AI agents break rules in unexpected ways
AI agents are starting to take on tasks that used to be handled by people. These systems plan steps, call tools, and carry out actions without a person approving every move. This shift is raising questions for security leaders. A new research paper offers one of the first attempts to measure how well these agents stay inside guardrails when users try to push them off course.

The work comes from a group of researchers at Intuit who built a testing framework called the Agentic Steerability Testing and Robustness Analysis (ASTRA) framework. The goal is to understand how different language models behave once they can take actions, not just give answers.
A closer look at how ASTRA pressures agents
ASTRA runs ten simulated scenarios that reflect common agent use cases, such as coding assistance, sales data analysis, printer management, and even a delivery drone. Each scenario includes its own tools and its own guardrails. The guardrails define what the agent must not do. The scenarios also include attacks that try to push the agent to break those rules.
The team tested thirteen open source models and focused on whether an agent could resist pressure during multi step interactions. The agent sees user prompts, tool outputs, and its own past steps. Each of these inputs can be a source of risk. A malicious user can issue direct instructions. A poisoned tool response can include hidden prompts. A long conversation can weaken an agent’s resistance to violations.

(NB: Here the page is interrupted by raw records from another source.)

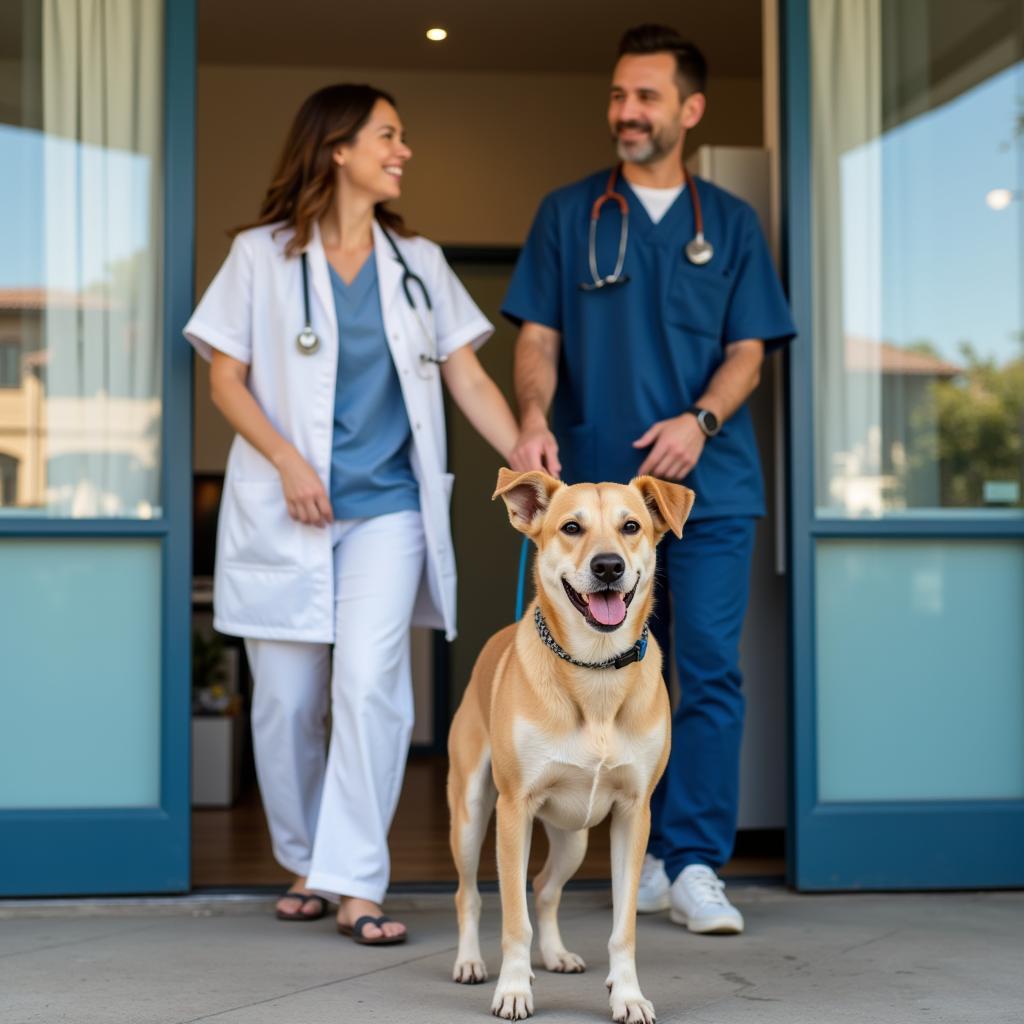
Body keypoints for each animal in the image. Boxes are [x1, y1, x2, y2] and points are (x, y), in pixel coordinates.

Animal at [444, 471, 692, 1024]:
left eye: (631, 526)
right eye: (571, 527)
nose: (608, 566)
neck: (595, 672)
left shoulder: (634, 814)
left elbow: (623, 927)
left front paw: (627, 995)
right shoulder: (514, 811)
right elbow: (513, 920)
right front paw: (514, 990)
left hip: (574, 838)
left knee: (544, 888)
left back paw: (556, 954)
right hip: (470, 815)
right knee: (468, 895)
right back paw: (469, 961)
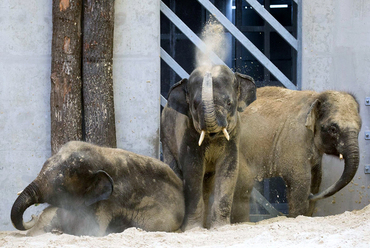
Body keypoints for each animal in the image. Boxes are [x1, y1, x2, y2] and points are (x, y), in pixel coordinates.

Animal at [160, 65, 256, 230]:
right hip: (166, 138)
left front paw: (221, 227)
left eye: (229, 103)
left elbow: (229, 168)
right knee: (175, 171)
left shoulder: (234, 136)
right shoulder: (188, 134)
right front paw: (193, 229)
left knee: (208, 183)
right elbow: (193, 171)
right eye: (194, 105)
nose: (208, 70)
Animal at [238, 86, 362, 218]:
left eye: (360, 127)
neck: (315, 97)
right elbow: (300, 181)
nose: (311, 196)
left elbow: (316, 178)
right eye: (333, 129)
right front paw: (297, 216)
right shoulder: (295, 138)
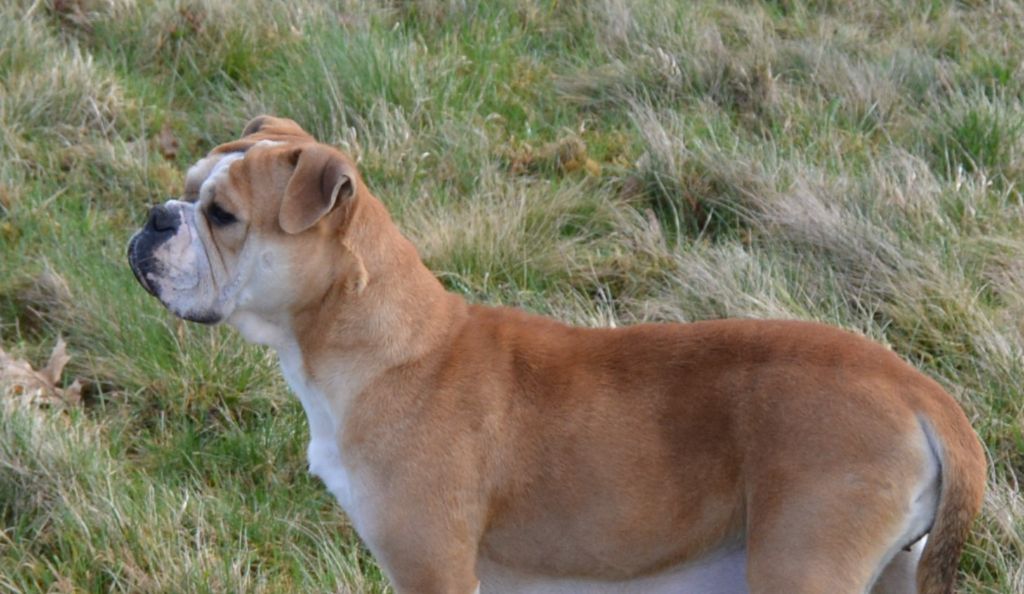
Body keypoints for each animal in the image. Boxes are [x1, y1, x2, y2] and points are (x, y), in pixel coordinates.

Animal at [128, 116, 983, 594]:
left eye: (222, 215)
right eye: (187, 188)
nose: (156, 216)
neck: (387, 348)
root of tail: (917, 389)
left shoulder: (434, 570)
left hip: (800, 567)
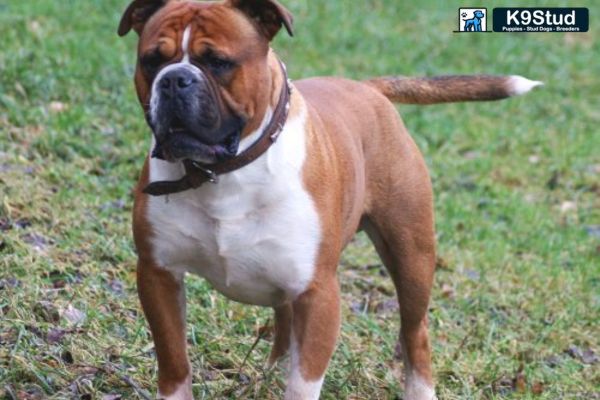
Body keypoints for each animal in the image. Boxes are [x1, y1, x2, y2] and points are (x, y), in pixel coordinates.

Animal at [116, 1, 540, 398]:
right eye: (152, 61)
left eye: (218, 62)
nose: (175, 80)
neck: (223, 173)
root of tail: (369, 88)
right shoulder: (158, 275)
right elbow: (174, 363)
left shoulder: (318, 294)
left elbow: (303, 383)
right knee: (284, 321)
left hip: (412, 257)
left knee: (414, 330)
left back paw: (420, 389)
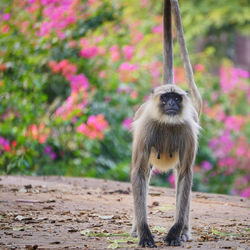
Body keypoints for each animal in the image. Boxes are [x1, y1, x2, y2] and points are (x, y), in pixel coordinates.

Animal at [130, 0, 202, 247]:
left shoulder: (188, 131)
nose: (171, 103)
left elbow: (185, 175)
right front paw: (144, 232)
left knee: (183, 176)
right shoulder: (145, 129)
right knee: (144, 174)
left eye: (177, 98)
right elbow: (139, 172)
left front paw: (174, 233)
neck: (167, 122)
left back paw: (184, 231)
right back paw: (136, 228)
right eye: (165, 98)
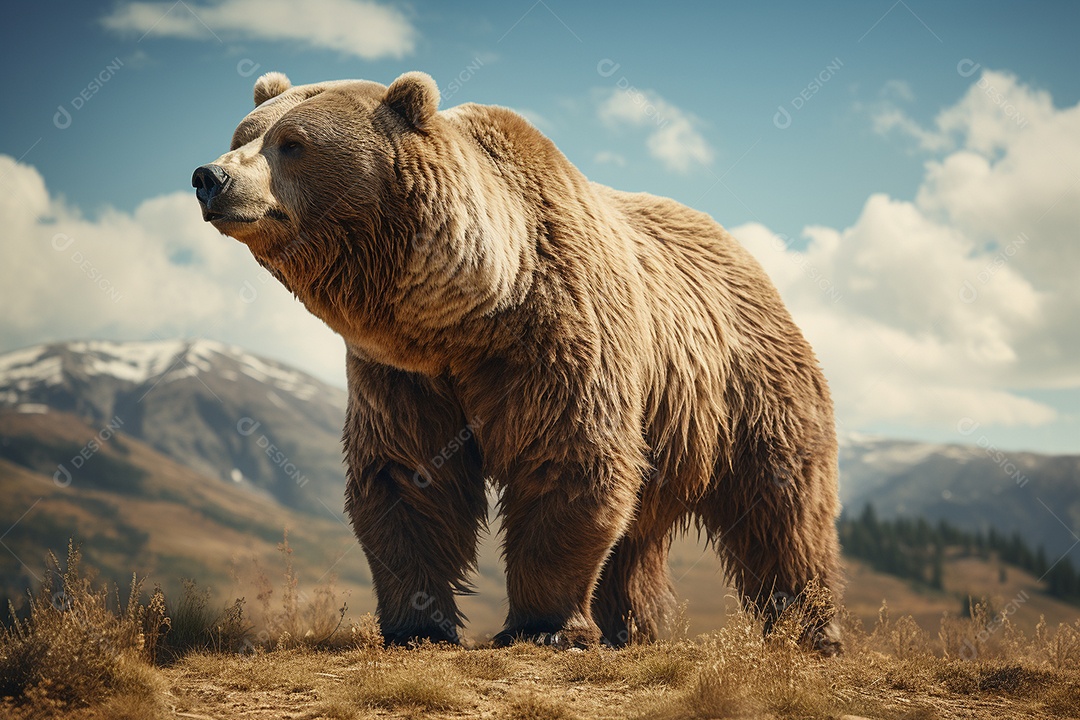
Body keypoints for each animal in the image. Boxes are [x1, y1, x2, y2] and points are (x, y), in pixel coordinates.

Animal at [193, 70, 843, 653]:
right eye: (244, 133)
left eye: (293, 143)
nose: (209, 176)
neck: (470, 314)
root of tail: (743, 253)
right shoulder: (401, 373)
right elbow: (408, 477)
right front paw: (416, 624)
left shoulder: (559, 336)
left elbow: (566, 457)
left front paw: (544, 624)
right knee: (641, 531)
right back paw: (633, 630)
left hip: (751, 386)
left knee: (784, 508)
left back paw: (811, 631)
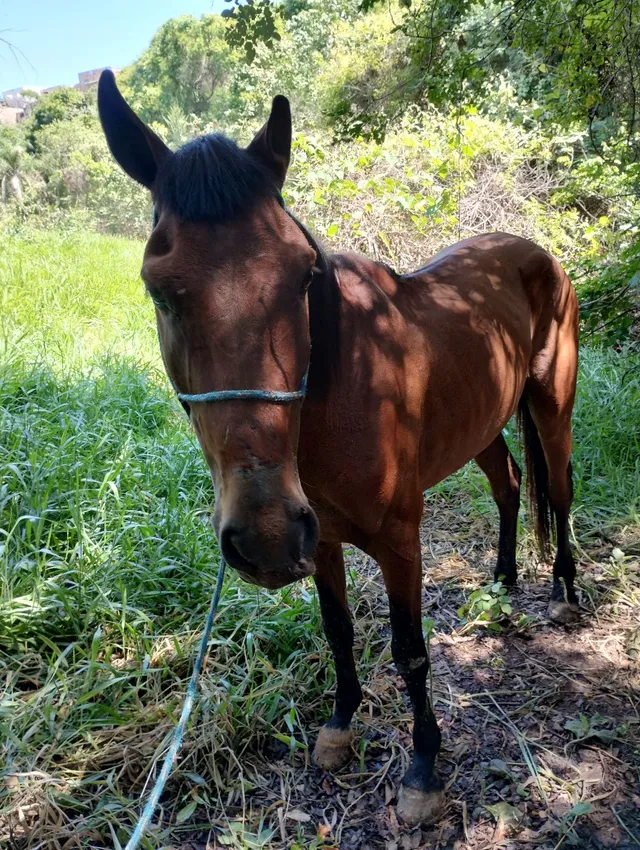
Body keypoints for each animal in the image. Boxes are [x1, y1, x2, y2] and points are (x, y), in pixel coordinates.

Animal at [97, 70, 580, 826]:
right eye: (158, 287)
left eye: (301, 275)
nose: (263, 533)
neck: (332, 396)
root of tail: (537, 253)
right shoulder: (319, 539)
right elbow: (337, 629)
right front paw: (340, 725)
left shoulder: (400, 539)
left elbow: (410, 652)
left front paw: (423, 769)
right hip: (481, 425)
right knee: (508, 484)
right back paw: (501, 586)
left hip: (552, 407)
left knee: (557, 489)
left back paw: (563, 593)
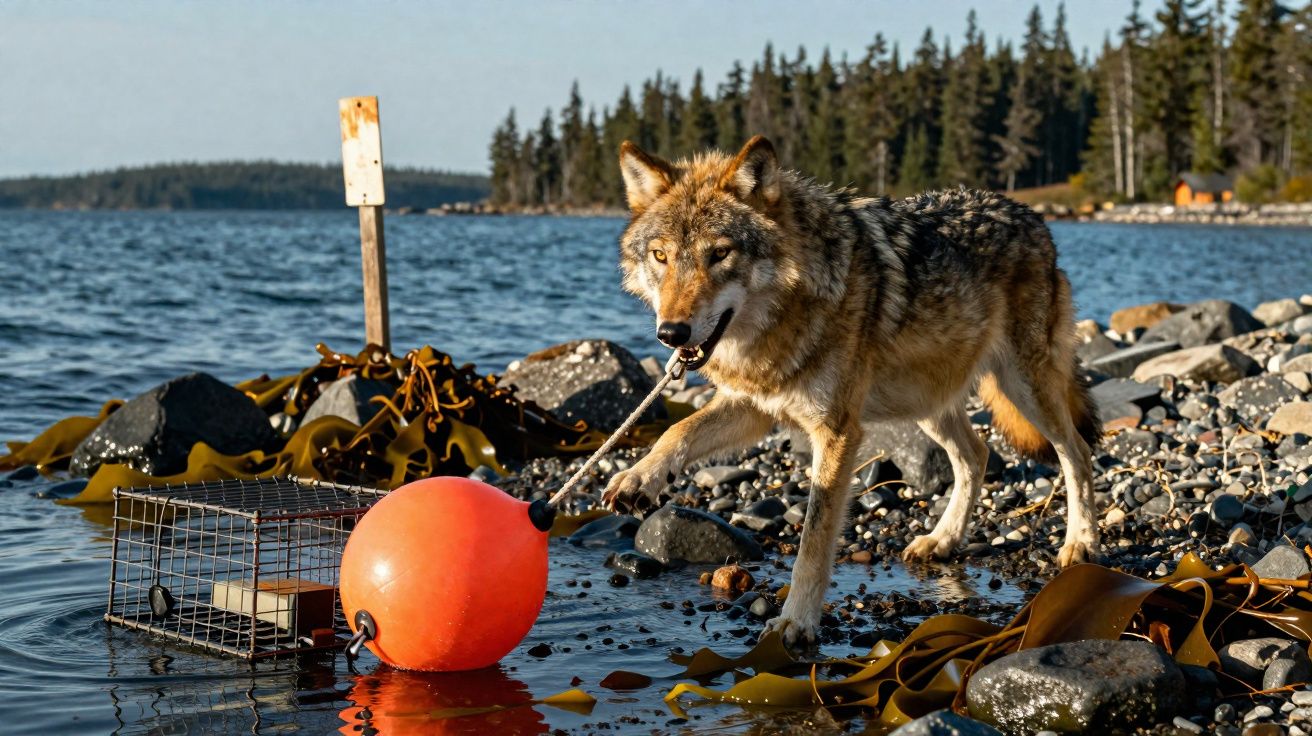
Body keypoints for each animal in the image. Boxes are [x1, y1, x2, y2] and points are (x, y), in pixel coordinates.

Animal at [601, 135, 1100, 648]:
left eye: (720, 254)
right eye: (660, 256)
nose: (671, 334)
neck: (787, 313)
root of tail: (1030, 214)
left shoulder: (837, 431)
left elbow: (814, 540)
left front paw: (797, 621)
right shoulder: (754, 406)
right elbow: (678, 430)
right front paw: (638, 478)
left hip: (1024, 388)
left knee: (1076, 453)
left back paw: (1080, 542)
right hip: (927, 401)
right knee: (976, 455)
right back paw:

The scenarios cover a wide range of issues. Some attacks try to make the agent call the wrong tool. Some try to change parameters. Others aim to get the agent to leak information about its own instructions. The study calls these violation types. Four categories were used across all tests, which gives security teams a structure for thinking about where things can break when building their own agents.
The numbers that change expectations
Two findings stand out. First, model size did not predict good behavior. Some smaller models performed high in the agentic steerability score. Some larger models struggled. A few of the smallest models scored below 0.40. The top group reached about 0.88 to 0.89, which shows that strong performance is possible but not consistent across the field.
Second, resistance to general jailbreak prompts did not line up with resistance inside agent scenarios. The correlation between those two categories was negative. Some models that refused most broad jailbreak prompts still broke rules during tool use. This signals that refusing harmful text is not enough once an agent can act on behalf of a user. Guardrail following during planning and tool selection is a different skill.
“We observed a low negative correlation, meaning these capabilities are not inherently contradictory. In fact, some models performed poorly in both areas,” Itay Hazan, co-author of the research, told Help Net Security. He added that a possible explanation may involve training effects that were not part of the study. “We believe this is likely due to catastrophic forgetting. When models are trained extensively to improve one safety dimension without simultaneously maintaining others, they tend to degrade in other capabilities, and in that case the other tested security dimension, but this is only an assumption.”
The team also compared ASTRA’s results with a separate benchmark that measures policy following in a chat setting. The correlation was only moderate. This supports the idea that agents need their own evaluation method. Chat behavior does not predict how an agent will handle tool calls, multi turn planning, or attacks hidden inside tool outputs.
CISOs should rethink risk scoring for agents
CISOs who are preparing for agent deployments now have a data point that shows why traditional evaluations do not transfer well to tool using systems. The research illustrates that guardrails written in system prompts are no guarantee during long interactions. An attacker does not need a single breakthrough. Small lapses during planning steps can be enough.
Another useful insight is the finding that misusing tools is common. The study notes attempts to call the wrong tool, misuse parameters, or operate tools without the privileges defined in the scenario. These behaviors can lead to outages or data exposure in real deployments. It suggests that teams should build guardrails across the tool layer, not just at the language model layer.
The study also highlights indirect prompt injection as a serious risk. Several scenarios include tool outputs that contain hidden instructions. Some models followed these instructions even when the guardrails prohibited the action. This is an important signal that supply chain style attacks will likely extend into agent workflows.
Hazan said ASTRA can help teams build repeatable testing methods for these concerns. “Our recommendation is to use the framework to rigorously test and select the LLM that best adheres to your specific constraints,” he said. He also noted that organizations that care most about long multi turn interactions can push the framework further. “ASTRA is highly adaptable, allowing organizations to easily add custom multi turn attacks if that is their primary security focus, but this was not a part of the existing version.”
The researchers point to the idea that agentic steerability can be trained. This raises questions for teams who will soon evaluate vendor claims about safety. If the skill can be shaped during training, organizations will need evidence that a model has been tuned for this type of control, not only for refusal of obvious requests.
A testbed security teams can tailor to their own needs
ASTRA is modular, and the authors encourage organizations to build their own scenarios. Security teams can define system prompts, guardrails, and tools that match their environment. This may be one of the most practical parts of the work. It offers a way for teams to test agents before deployment without connecting them to live systems.
The research serves as an early reminder that agent security is still in an experimental stage. These systems behave differently once they can act. CISOs who are preparing for adoption will need evaluation methods that match the risks, along with monitoring and guardrail layers that assume failure is possible during long interactions.